**WORK TASK**
Find each line in the items below that contains the string "Cashbe", and copy those lines in full.
# # # #
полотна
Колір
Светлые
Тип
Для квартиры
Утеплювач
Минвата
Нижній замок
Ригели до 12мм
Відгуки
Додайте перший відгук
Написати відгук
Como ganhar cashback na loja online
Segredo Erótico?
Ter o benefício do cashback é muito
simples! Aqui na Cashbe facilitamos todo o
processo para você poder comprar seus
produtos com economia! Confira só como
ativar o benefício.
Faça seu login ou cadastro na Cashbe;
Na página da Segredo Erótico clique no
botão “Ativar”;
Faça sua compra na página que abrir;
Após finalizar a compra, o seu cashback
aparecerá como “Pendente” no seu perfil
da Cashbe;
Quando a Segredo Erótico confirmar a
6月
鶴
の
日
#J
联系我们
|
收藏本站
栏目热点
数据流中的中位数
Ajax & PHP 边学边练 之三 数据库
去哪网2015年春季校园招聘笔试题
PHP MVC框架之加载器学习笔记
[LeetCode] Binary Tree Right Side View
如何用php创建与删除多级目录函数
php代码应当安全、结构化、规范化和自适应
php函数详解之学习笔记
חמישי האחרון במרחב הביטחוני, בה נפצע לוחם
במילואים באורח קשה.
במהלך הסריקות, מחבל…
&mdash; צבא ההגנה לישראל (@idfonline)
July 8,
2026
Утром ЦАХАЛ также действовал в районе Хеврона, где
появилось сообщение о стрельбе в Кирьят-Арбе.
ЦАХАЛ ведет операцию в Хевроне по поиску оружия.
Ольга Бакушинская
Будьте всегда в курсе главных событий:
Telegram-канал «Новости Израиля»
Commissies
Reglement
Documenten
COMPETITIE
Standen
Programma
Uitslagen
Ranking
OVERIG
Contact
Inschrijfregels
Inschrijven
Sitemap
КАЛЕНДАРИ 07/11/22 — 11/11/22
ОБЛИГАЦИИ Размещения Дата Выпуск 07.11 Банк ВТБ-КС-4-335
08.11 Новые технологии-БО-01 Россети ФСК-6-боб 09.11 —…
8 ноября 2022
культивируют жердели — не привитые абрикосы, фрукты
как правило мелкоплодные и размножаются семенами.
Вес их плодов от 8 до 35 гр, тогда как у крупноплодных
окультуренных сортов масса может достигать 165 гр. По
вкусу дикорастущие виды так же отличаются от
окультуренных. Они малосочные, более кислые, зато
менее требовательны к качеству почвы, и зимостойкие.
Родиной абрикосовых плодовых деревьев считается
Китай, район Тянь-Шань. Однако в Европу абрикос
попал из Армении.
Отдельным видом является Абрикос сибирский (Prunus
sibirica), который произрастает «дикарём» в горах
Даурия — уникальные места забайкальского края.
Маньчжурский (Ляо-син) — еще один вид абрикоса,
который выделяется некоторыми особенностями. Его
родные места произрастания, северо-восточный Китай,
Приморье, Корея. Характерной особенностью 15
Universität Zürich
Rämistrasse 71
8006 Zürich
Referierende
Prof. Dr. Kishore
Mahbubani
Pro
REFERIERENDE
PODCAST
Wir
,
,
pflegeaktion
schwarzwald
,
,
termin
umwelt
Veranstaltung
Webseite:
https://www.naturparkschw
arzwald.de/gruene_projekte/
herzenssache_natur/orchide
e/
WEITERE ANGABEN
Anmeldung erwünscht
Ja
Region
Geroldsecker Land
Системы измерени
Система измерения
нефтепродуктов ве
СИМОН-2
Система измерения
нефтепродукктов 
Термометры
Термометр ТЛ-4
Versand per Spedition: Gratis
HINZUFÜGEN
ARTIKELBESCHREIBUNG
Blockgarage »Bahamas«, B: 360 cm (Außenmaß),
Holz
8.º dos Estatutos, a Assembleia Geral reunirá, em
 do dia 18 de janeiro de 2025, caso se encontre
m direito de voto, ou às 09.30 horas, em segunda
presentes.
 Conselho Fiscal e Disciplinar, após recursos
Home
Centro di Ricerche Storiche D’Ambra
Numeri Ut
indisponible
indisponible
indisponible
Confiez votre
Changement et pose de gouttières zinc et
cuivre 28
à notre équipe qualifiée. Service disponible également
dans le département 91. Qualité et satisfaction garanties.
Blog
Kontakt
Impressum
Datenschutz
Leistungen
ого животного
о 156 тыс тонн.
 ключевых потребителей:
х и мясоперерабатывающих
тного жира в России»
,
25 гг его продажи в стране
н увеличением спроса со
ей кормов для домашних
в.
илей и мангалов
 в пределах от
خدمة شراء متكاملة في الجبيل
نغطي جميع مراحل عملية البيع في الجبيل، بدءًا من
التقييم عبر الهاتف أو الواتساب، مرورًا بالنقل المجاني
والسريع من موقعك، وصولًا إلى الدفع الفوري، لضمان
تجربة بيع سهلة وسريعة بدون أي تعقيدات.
# # # #
**REPLY**
simples! Aqui na Cashbe facilitamos todo o
Faça seu login ou cadastro na Cashbe;
da Cashbe;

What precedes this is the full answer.